Teller wins suit against thief

Discussion in 'General Discussion' started by krab, Mar 21, 2014.

  1. I have differing thoughts on this event.

    One hand, the belgian guys had "stolen" the presentation and patter. He was also selling it.

    On the other hand however, if the method differed, i don't think there should be a problem. Here, take a billet peek. There are many different variations, yet they all look the same. Is this a reason to sue someone?

    i'd like to hear your thoughts
  2. This was an original Teller effect. Tell asked the guy to stop selling it. The scumbag kept selling it knowing you can't copyright a method. Well this time the scumbag lost.

    As for different methods. This is getting into a grey area. It would have to be a marked improvement over the original. Putting out tiny Plunger with out plunger or pen is not a marked improvement.

    There are people ripping off and selling original effects as their own. There was this one guy who would do lecture tours non-stop Claimed to have invented more things than Marlo (who liked to claim everything as well) One day he was doing a demo in the lecture of "his" trick. turns out the guy who really invented it was a member of the ring. It didn't go over so well, but a couple of years later we see this same guy still selling it as his own. So the guy who really invented it started giving it away for free at conventions where this guy would lecture. He would send it to Rings where this guy was booked.

    Even on this very forum people claim something is original and want to sell it on the wire even though we can show it's not. They said since they didn't know they should get credit. Sorry no, no you don't. I just went through something like this last month. Something I had been doing for 20 years, turned out someone had published it a year after I came up with it. I'm sure this guy had been doing it long before he put it in Genii in 1996. So sure even though I can show I was doing it before he first published it wouldn't be right for me to go to market with it. All it took was one email to a guy who sent me a copy of the magazine where it was first published.

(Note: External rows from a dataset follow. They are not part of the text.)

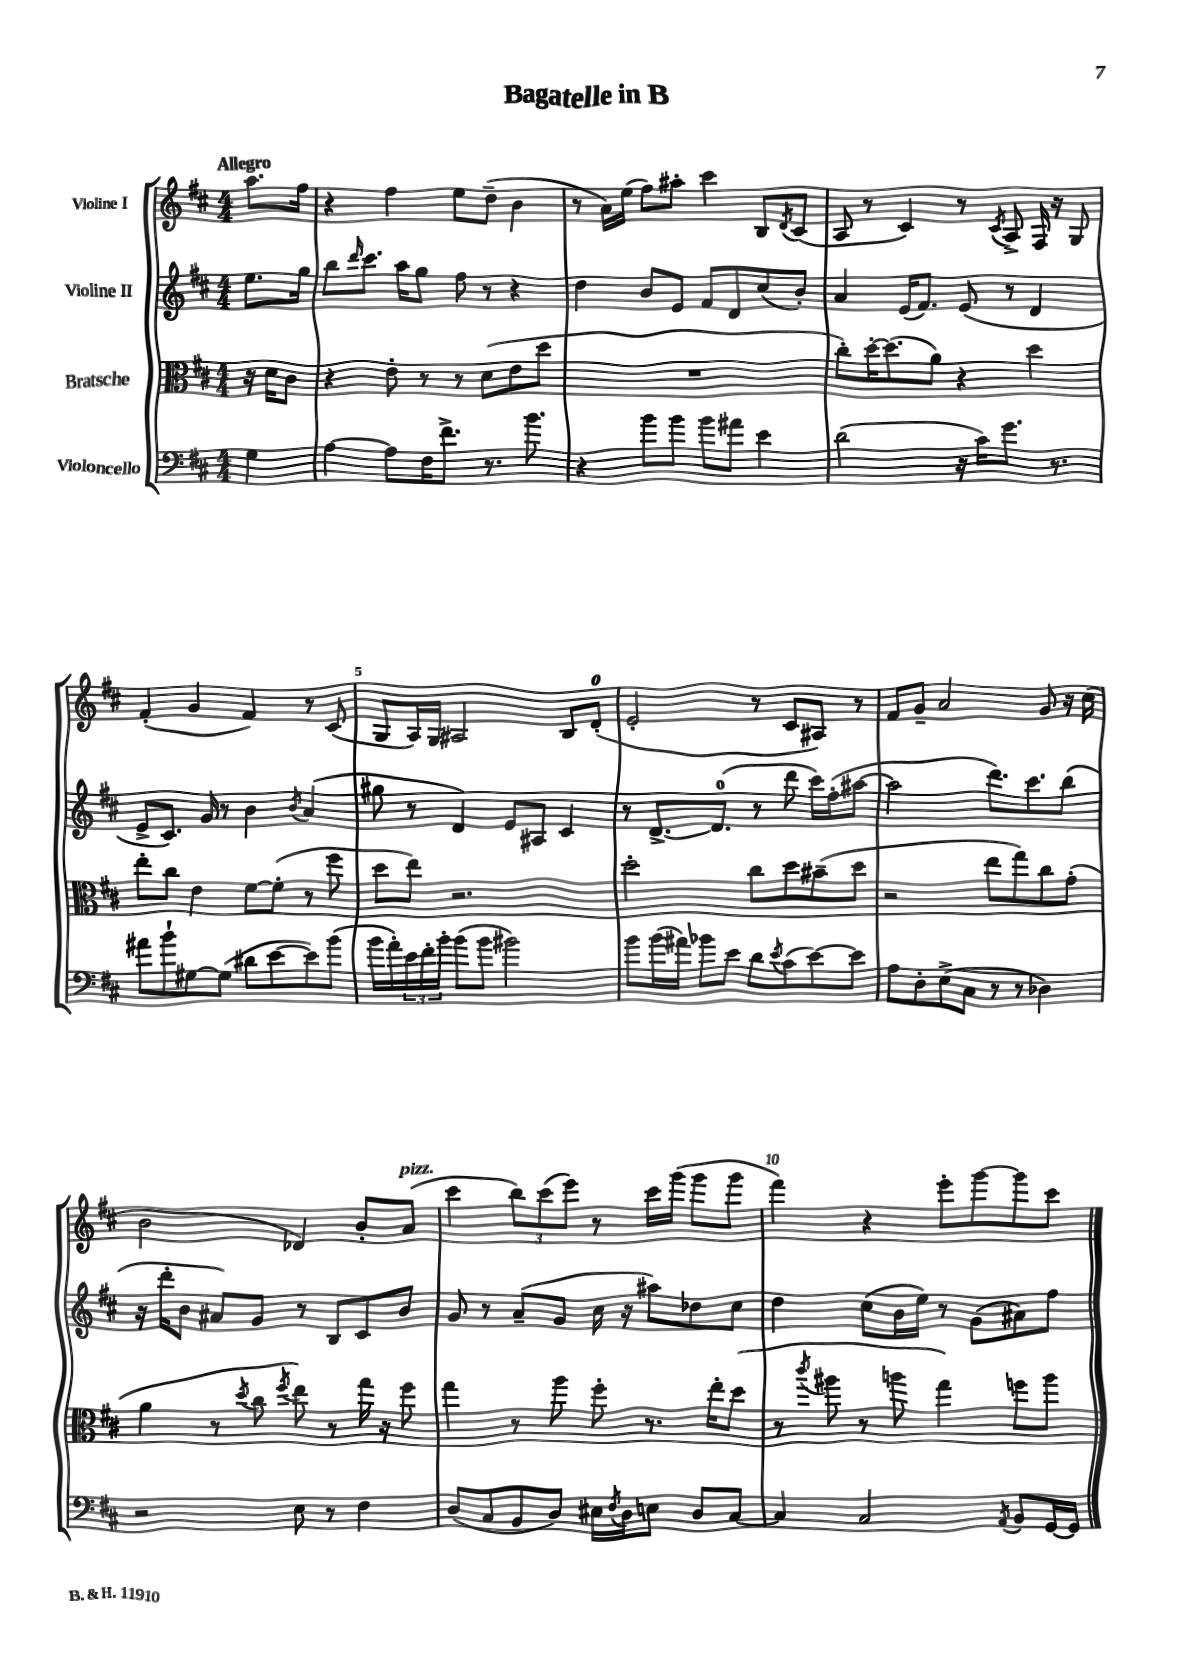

**kern	**kern	**kern	**kern
*staff4	*staff3	*staff2	*staff1
*clefF4	*clefC3	*clefG2	*clefG2
*k[f#c#]	*k[f#c#]	*k[f#c#]	*k[f#c#]
*M4/4	*M4/4	*M4/4	*M4/4
4G\	16r	8.ee\L	8.aa\L
.	16d\LK	.	.
.	8c#\J	.	.
.	.	16gg\Jk	16ff#\Jk
=	=	=	=
[4A\	4r	8bb\L	4r
.	.	16qqddd/	.
.	.	8.ccc#\J	.
8A\]L	8e'\	.	4ff#\
.	.	16aa\LK	.
16F#\K	8r	8gg\J	.
8.f#^\J	.	.	.
.	8r	8ff#\	8ee\L
8.r	(8d\L	8r	(8dd~\J
.	8e\	4r	4b\
8.b\	.	.	.
.	8dd\J	.	.
=	=	=	=
4r	1r	4dd\	8r
.	.	.	16a\LL)
.	.	.	(16ee\JJ
8b\L	.	8b/L	8ff#\L)
8b\J	.	8e/J	8aa#'\J
8b\L	.	8f#/L	4ccc#\
8a#\J	.	8d/	.
4e\	.	(8cc#/	8B/L
.	.	.	8qd/
.	.	8b'/J)	(8c#/J
=	=	=	=
(2d\	8cc#'\L)	4a/	8A/
.	[16dd'\K	.	8r
.	(8.dd\]	.	.
.	.	(16e/LK	4c#/)
.	.	8.f#/J)	.
.	8a\J)	.	.
16r	4r	(8e/	8r
16c#\LK)	.	.	.
.	.	.	8qc#/
8.g\J	.	8r	8A^/
.	4dd\	4d/	16F#/
8.r	.	.	16r
.	.	.	8G/
=	=	=	=
8a#\L	8ee'\L	8e^/L	(4f#'/
8b`\	8cc#\J	8.c#/J)	.
[8G#\	4e\	.	4g/
.	.	16g/	.
(8G#\]J	.	8r	.
8d#\L	[8f#\L	4b\	4f#/)
[8e\	(8f#'\]J	.	.
.	.	8qb/	.
8e\])	8r	(4a/	8r
(8b\J	8ff#\	.	(8c#/
=	=	=	=
16b\LL	8dd\L	8gg#\	8G/L
16a'\)	.	.	.
24e\	8ee\J)	8r	16A/L)
24f#'\	.	.	.
.	.	.	16G/JJ
24b'\JJ	.	.	.
(8b\L	2.r	4d/)	2A#/
8b\J	.	.	.
2b#\)	.	8e/L	.
.	.	8A#/J	.
.	.	4c#/	8B/L
.	.	.	(8d'/J
=	=	=	=
8b\L	2dd'\	8r	2e'/
(16b\L	.	[8.d^/L	.
16a#\JJ)	.	.	.
8b-\L	.	.	.
.	.	(8.d/]J	.
8e\J	.	.	.
8d\L	8cc#\L	8r	8r
8qe/	.	.	.
(8c#\	8dd\	8ddd\	8c#/L
[8e\)	(8b#~\	16ccc#\LL)	8A#/J)
.	.	(16ff#'\J	.
8e\]J	8dd\J	[8aa#\J	8r
=	=	=	=
8A\L	2r	2aa#\]	8f#/L
8D'\	.	.	8g~/J
(8E^\	.	.	2a/
8C#\J	.	.	.
8r	8ee\L	8.ddd\L)	.
8r	8gg\)	.	.
.	.	8.ccc#\	.
4D-\)	8cc#\	.	8g/
.	(8g'\J	(8bb\J	16r
.	.	.	(16cc#\
=	=	=	=
2r	4a\	16r	2b\
.	.	16ddd'\LK	.
.	.	8b\J	.
.	8r	8a#/L)	.
.	8qdd/	.	.
.	8cc#\	8g/J	.
.	8qff#/	.	.
8E\	8ee\)	8r	4d-/)
8r	8r	8B/L	.
4F#\	16gg\	8c#/	8b'/L
.	16r	.	.
.	8ff#\	8b/J	(8a/J
=	=	=	=
(8D/L	4gg\	8g/	4ccc#\
8C#/	.	8r	.
8BB/	8r	(8a~/L	12bb\L)
.	.	.	(12ccc#\
8D/J)	8aa\	8g/J	.
.	.	.	12eee\J)
16E#\LL	8ff#'\	16cc#\	8r
8qF#/	.	.	.
16D\J	.	16r	.
8E\J	8.r	8aa#\L)	16ccc#\LL
.	.	.	(16ggg\JJ
8D/L	.	8dd-\	8ggg\L
.	16ee'\LK	.	.
[8C#/J	(8dd\J	8cc#\J	8ggg\J
=	=	=	=
4C#/]	8r	4dd\	4fff#\)
.	8qccc#/	.	.
.	8aa#\	.	.
2C#/	8r	(8cc#\L	4r
.	8aa\	16b\L	.
.	.	16ee\JJ)	.
.	4gg\)	8r	8eee'\L
.	.	(8g\L	[8ggg\
8qAA/	.	.	.
8BB/L	8ff\L	8a#\)	8ggg\]
[16GG/L	8aa\J	8ff#\J	8ccc#\J
16GG/]JJ	.	.	.
==	==	==	==
*-	*-	*-	*-
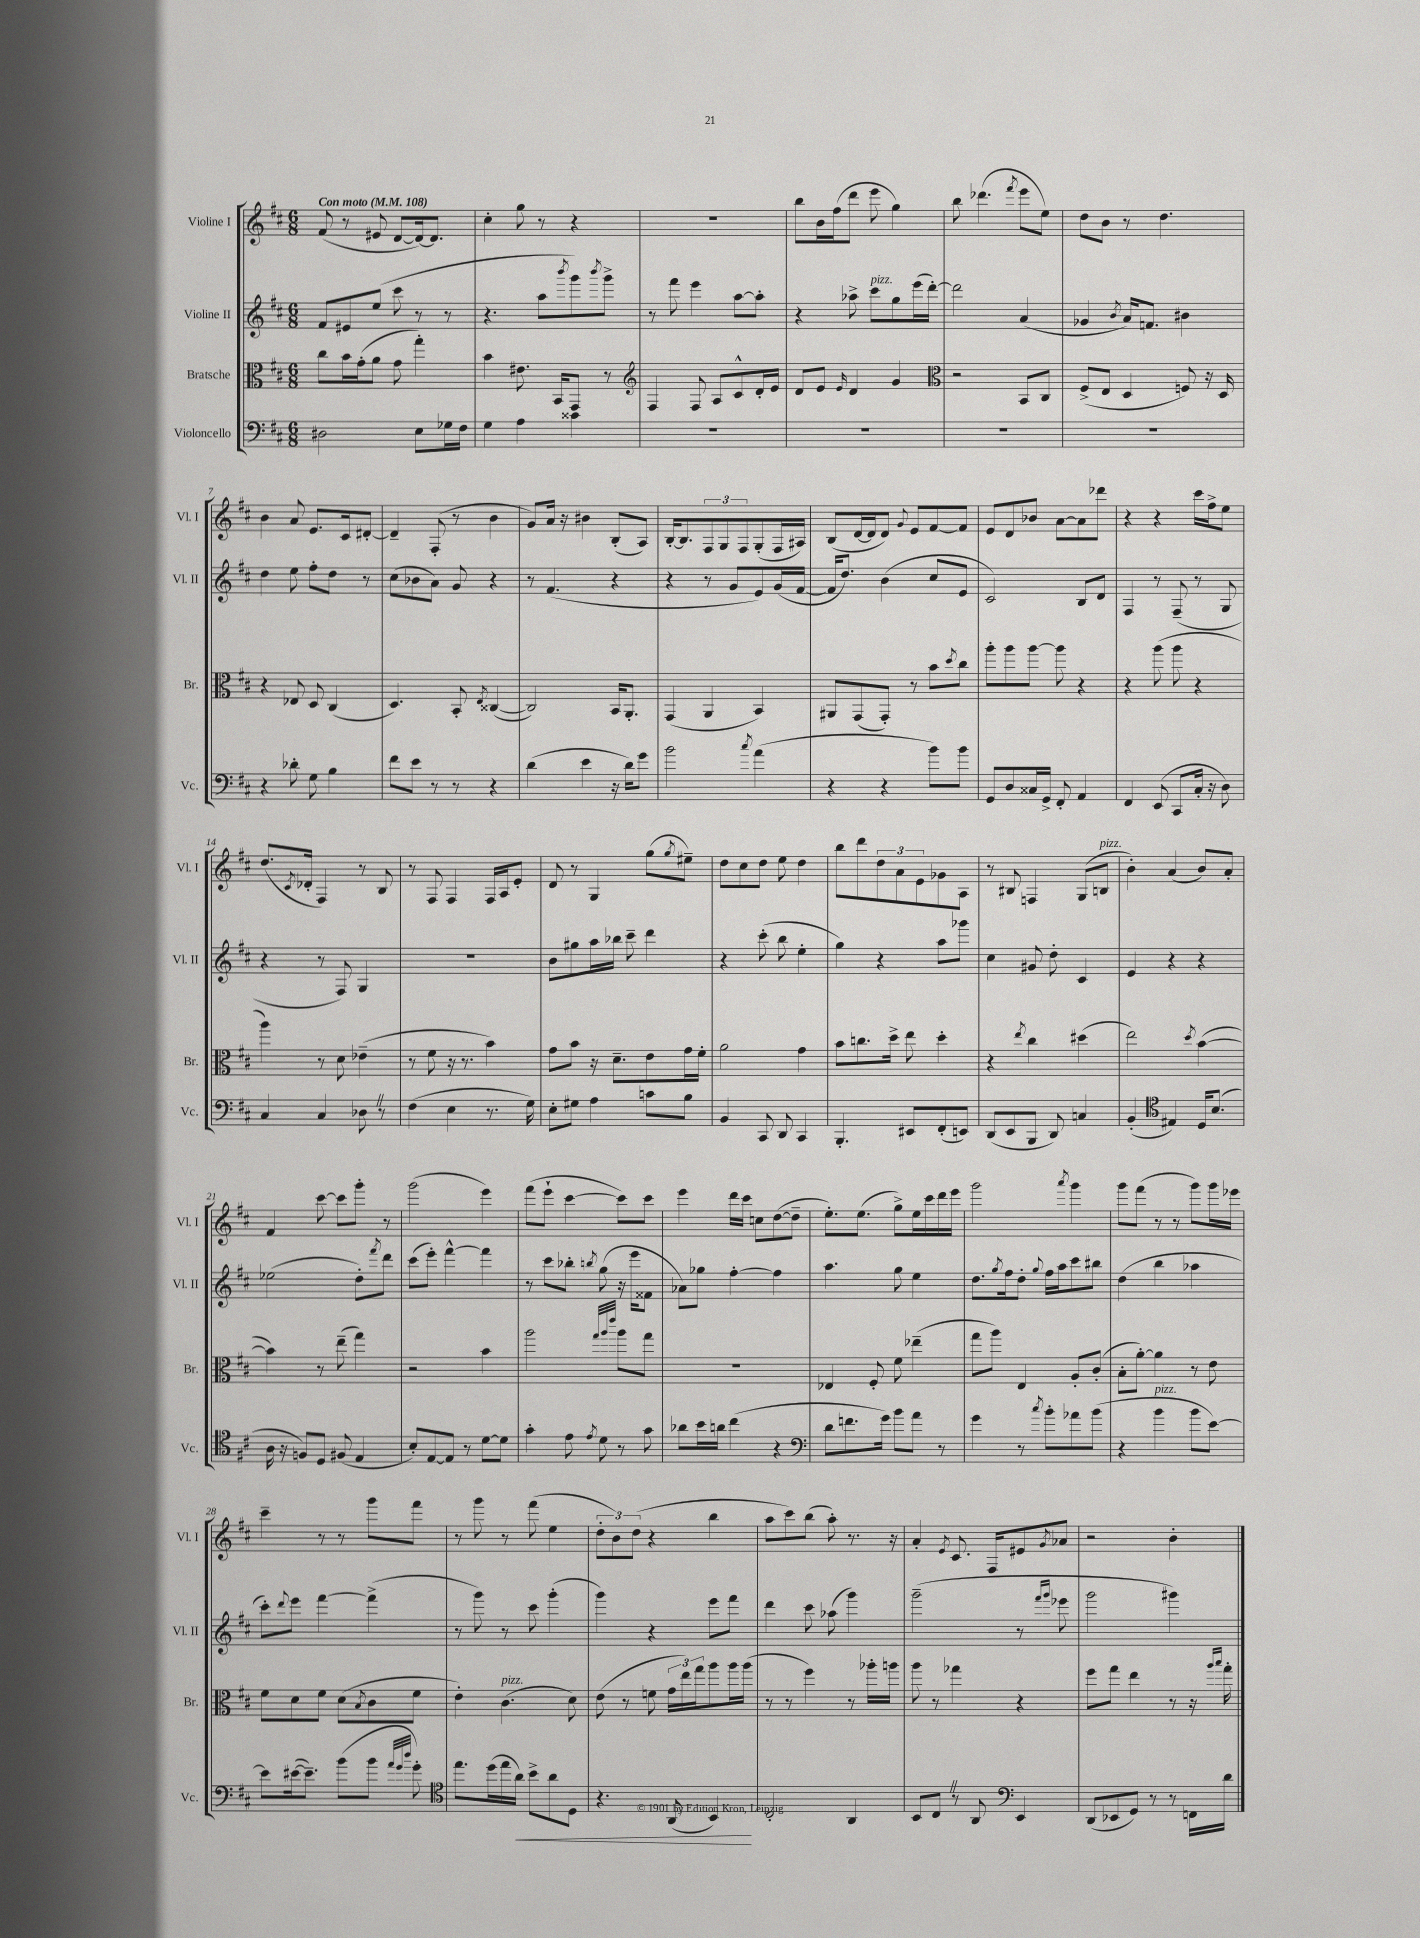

    So if it is close enough to something else, don't sell it or at least show it to the original creator and see if it is okay. chances are he either thought of it and it weakened the effect or it's still too close to their own work.
  3. Truer words have never been spoken
  4. #5 KeoSilver, Mar 22, 2014
    Last edited by a moderator: Mar 22, 2014
    From what I understand the illusion is protected because it was submitted as a play and is protected under copyright law as stated in the article.
  5. The judge said the method is not the copyright issue. It was the choreography and the presentation. Which to me seems odd you can protect every part of your act save for the method. So had the guy just sold the method and not the whole package I think the case would have gone differently.
  6. Yeah, as long as his presentation was significantly different he could have used the same method and got away with it. From what I understand.
  7. Legally yes but it is an ethics issue at that point. Yes there are some out there who still have ethics in magics.